Before a few months ago, you would have heard me say something like, IPAs fail because people feel awkward speaking to a machine. It’s just too strange, foreign, and those people who don’t live in the Silicon Valley are too self-conscious to be okay speaking with any machine on a regular basis.

Something has happened in the ensuing years since I helped bring NLU systems into vehicles (with Voice Box Technologies); the systems have gotten much, much better, more wide spread, and I think are finally at, dare I say it, a Tipping Point* and being accepted and used by your average Joe and/or Jane.

I was visiting a dear high school friend in Washington, DC recently. My friend is brilliant, successfully, beautiful, could likely drink Winston Churchill under the table were he still alive. She widely uses technology, but is not “technological”. She doesn’t give a rat’s ass how it works; she just wants it to work and if it doesn’t, she won’t use it. As we were walking down the street, she takes out her iPhone and begins dictating a text to her wife. I was floored and shocked and amazed. I asked her how often she uses the voice rec feature on her phone and she said, “all the time.” All the time! No awkward, too self-conscious, can’t talk to machines hang-ups going on there! After that encounter, I started asking around and engaging in a small, personal ethnographic study. I noticed A LOT of people using the IPA feature on their phone. I am beginning to think the majority of people are willing to engage with machines using their voice. If anyone has a formal study, please let me know. I really hope I am not wrong about this one.

I’ve also noticed that there are a lot more companies in the business of offering voice recognition systems and selling into automotive companies. After years of VR-type companies and product lines being shed and shuttered, new startups are coming out of the wood work and older companies who were on pause or life support are getting restarted and downright energized. We may not just stuck with Nuance! Apologies to my Nuance peeps, it’s just well, Nuance is so big, owns so much of the market, buys everything in sight, and yet VR in cars still suck. Car companies need choice. The IPA market needs competition to foster innovation, to drive down prices, to become more widespread and better.

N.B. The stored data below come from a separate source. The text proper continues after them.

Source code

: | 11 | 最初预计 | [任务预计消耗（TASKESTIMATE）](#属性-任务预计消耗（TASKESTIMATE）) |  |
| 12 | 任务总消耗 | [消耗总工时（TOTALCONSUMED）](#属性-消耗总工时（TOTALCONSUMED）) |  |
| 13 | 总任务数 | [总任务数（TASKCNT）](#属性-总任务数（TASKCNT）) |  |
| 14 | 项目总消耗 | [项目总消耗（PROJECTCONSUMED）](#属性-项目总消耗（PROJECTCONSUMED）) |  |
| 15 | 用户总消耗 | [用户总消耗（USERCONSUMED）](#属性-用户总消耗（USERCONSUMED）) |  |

I hope some of these smaller companies can survive and become huge successes. Being successful in the automotive industry takes stamina and stamina takes money and IPA can be a money sink given the complexity.

Anyhoo, I’m not putting on my economist hat at this particular moment. It just seems like the conditions are finally right – better technology, lower costs, greater customer acceptance, overwhelming need — for really great voice-enabled intelligent assistance systems to become wide spread in vehicles. I am extremely hopeful we are finally approaching a time when VR actually makes driving a car safer and a better experience for everyone. It would be really great if the promise of voice recognition finally came to fruition.

* Credit here obviously goes to Malcom Gladwell and yes, I am quoting a business book I’ve never read and will never read because given my limited time on this earth, I’m going to read Willa Cather’s My Antonia and reread Tolkien’s Lord of the Rings trilogy, and eventually make it through everything Joan Didion’s ever written. Yes, you folks that know me and have heard me say I don’t read business books can mock me as the irony is not lost and yes, I deserve it.